他環顧一周,最後停在屋內的一張長桌前,那裡擺了幾個牌位,一個香爐,香還在燃燒,他看向秦流西。

秦流西便道:「待您去了,牌位我都會拿到清平觀供著,逢年過節,也不會短了你們的香火,放心。」

「放心,我是放心的,只是勞動您啦。」關老兒擦了擦眼角,露出一個笑容來:「該走啦。」

有一陣陰風卷進來。

秦流西沒有動彈,臉色平靜。

玉長空卻是睜大眼,看著虛空一個陰森旋渦湧現,隨著鎖鏈聲響起,一穿著吏服慘白著臉的鬼差出現。

「喲,大人,又見面了,這是?」鬼差看到秦流西,快步上前,拱手施了一禮。

秦流西點點頭:「是個相熟的老伯,為往生者造了一輩子的棺材,也叫有些小功德,勞你送一程,到時候投胎隊伍中,讓他們插個隊。」

鐵半仙從陰風起就僵硬著身體,感覺有什麼東西來了,再看秦流西,她嘴巴一張一合的,聽不到在說什麼,但就是在和某個存在對話。

娘,娘哎!

他從良可以嗎,能不能別這麼整?

鐵半仙再看向關老兒,卻見他已經平躺在床板上,雙手搭在腰腹上,嘴角含笑。

「大人,您也知道,現在投胎的鬼魂多的是,就怕……」

秦流西瞥了過去。

鬼差臉色唰地變得慘白,改了口音:「怕什麼的是不能夠的,大人吩咐,小的必定拼盡全力辦了。」

「放心,不會讓你難做,時辰到了,先做事吧。」秦流西道。

鬼差擦了一下額上的不存在的汗,哎了一聲,從懷裡掏出生死薄,來到床前,唱念:「關大,生於庚午年五月,卒於……」

秦流西和玉長空看著鬼差念完,手上勾魂鎖一抖,關老兒落下最後一口長氣,魂兒已是從肉身起來了。

玉長空呼吸微窒:「!」

小虎兒看到關老兒的魂兒,已是撲了上去,後者則是拉住了他的手,摸了摸他的頭,目光憐愛。

關老兒拉著小虎兒,兩人雙雙向秦流西行了一個禮。

秦流西勾了一下唇,雙手掐訣,些許功德金光飛到關老兒身上。

關老兒訝然,又深受感動,再度施了一禮。

鬼差看在眼裡,很是羨慕,心道這老兒何德何能,大人親自送上路不說,還賞了些功德金光,有這些,下輩子都能投個好胎。

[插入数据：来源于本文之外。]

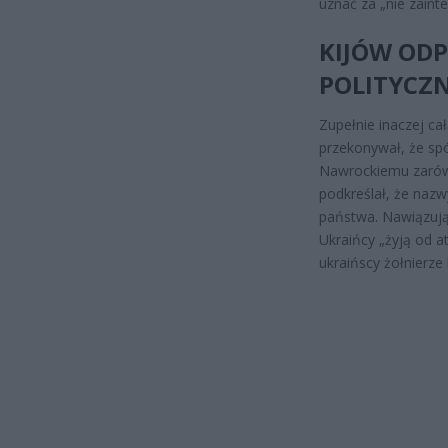
uznać za „nie zaint
KIJÓW ODP
POLITYCZ
Zupełnie inaczej ca
przekonywał, że spó
Nawrockiemu zarówn
podkreślał, że nazw
państwa. Nawiązują
Ukraińcy „żyją od at
ukraińscy żołnierze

鐵半仙看到秦流西掐法訣,心頭震動,怪不得這小煞神能說那樣的話,原來是個同道中人,不,是大能!

她掐的法訣,他甚至看不懂啊。

秦流西又取了黃紙,親自疊了好幾個金元寶放在聚寶盆化了,落在了鬼差手上,關老兒爺孫手上。

有錢能使鬼推磨。

鬼差得了這好處,笑容更為的真切了,向秦流西拱了拱手。

「去吧。」秦流西揮手,想到什麼,又問他:「對了,那個惡鬼可是擒住了?」

鬼差臉上一苦,搖頭:「那傢伙太狡猾了,害得我們也是苦不堪言,也不知躲在哪要生什麼事,大人若見著了,好歹往我們這兒通知則個,以免亂了陰陽。」

惡鬼出逃是大事,逃到人間為禍蒼生,他們地府也是要擔大責任的。

秦流西眉尖蹙了下,道:「好說。」

鬼差再沒多言,向秦流西行了一禮,便帶著關老兒祖孫倆消失了。

陰氣漸散,玉長空這才吁出一口長氣,看秦流西仍在沉思,便輕咳一聲。

秦流西回過神來,看床板上的關老兒氣息早無,便取了一枚銅錢放在他嘴裡含著,再以白絹覆面,這才看向鐵半仙,道:「行了,替他裝殮封棺打齋醮吧。」

鐵半仙瞪大眼指著自己:「???」

不是,這樣的事憑什麼是他來?

秦流西聽到惡鬼還沒有消息本就心情不好,眼看鐵半仙要撂挑子的樣子,臉一沉:「怎麼,收了銀子想不辦事?」

鐵半仙身子一僵!

好漢不吃眼前虧,鐵半仙賠著笑臉道:「不是,這位大能,是小的有眼不識泰山,衝撞了真人您,您大人有大量,就饒我一回吧。」

「廢話少說,你既會齋醮,又是入道之人,替這小老兒裝殮打齋又咋的?做啥,你堂堂一神棍,還怕鬼嗎?」秦流西睨著他。

怕是不全怕,就是不得勁。

「您聽我辯解……不是,您聽我說……」

「我不聽。麻溜的別費唇舌,天都黑了,我得回家睡覺。」秦流西滿臉不耐煩:「收錢不辦事,這鬼差領著關老兒還沒走遠呢,要不要我召他們回來和你說道說道?」

鐵半仙:「!」

哪裡來的流氓惡霸啊?

(本章完)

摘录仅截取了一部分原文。